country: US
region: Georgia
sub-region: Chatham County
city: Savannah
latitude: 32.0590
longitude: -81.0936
──────────
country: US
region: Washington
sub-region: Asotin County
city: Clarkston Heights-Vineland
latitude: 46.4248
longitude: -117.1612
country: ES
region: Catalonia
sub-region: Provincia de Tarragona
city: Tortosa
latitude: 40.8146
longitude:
──────────
§ Do this:
Copy out every line of the data above that contains the string "region".

§ The reply:
region: Georgia
sub-region: Chatham County
region: Washington
sub-region: Asotin County
region: Catalonia
sub-region: Provincia de Tarragona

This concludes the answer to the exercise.